7. In R. v. Thomas James Jones (1925) 19 Cr. App. Rep. 40 at p. 41 which was a case of indecent assault, the learned Lord Chief Justice said:
The proper direction in such a case is that it is not safe to convict upon the uncorroborated testimony of the prosecutrix, but that the jury, if they are satisfied of the truth of her evidence may, after paying attention to that warning, nevertheless convict.
8. The kind of corroboration required is described in Archibold, the same edition at p. 473 as follows, when dealing with the evidence of accomplices:
The kind of corroboration required is not confirmation by independent evidence of everything the accomplice relates, as his evidence would be unnecessary if that were so. What is required is some independent testimony which affects the accused by tending to connect him with the crime, that is, evidence, direct or circumstantial, which implicates the accused, which confirms in some material particular not only the evidence given by the accomplice that the crime has been committed, but also the evidence that the accused committed it.' R. v. Baskerville (1916) 2 KB 658.
9. It is clear therefore from the facts which I have stated that there was no such proper direction in this case. The learned Judge failed to direct the jury on material points, therefore the conviction and sentence must be set aside and the appellant acquitted. In view of the improbabilities of the case and as there is no corroborative evidence, it does not appear to be necessary to send this case back for retrial.
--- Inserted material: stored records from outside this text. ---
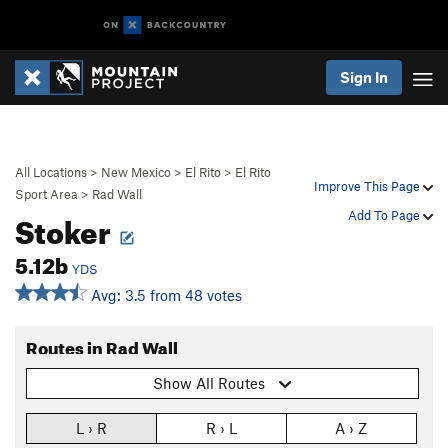
Sign In
All Locations
>
New Mexico
>
El Rito
>
El Rito
Improve This Page
Sport Area
>
Rad Wall
Stoker
Add To Page
5.12b
YDS
Avg: 3.5 from 48 votes
Routes in Rad Wall
Show All Routes
L › R
R › L
A › Z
10. Mr. Khondkar argued that inasmuch as in the present case the question of consent is immaterial the failure of the learned Judge to warn the jury was of little practical importance. But, in my judgment, that does not really affect the matter. The fact remains that the case made by the girl was that so far from her consenting it was a forcible rape. The medical evidence makes it quite clear that this was untrue. The other parts of her story which were capable of being tested aliunde were also found to be untrue. It is therefore obvious that it would be very dangerous to convict the accused on the uncorroborated evidence of a witness whose evidence, so far as it could be tested, has been proved to be false.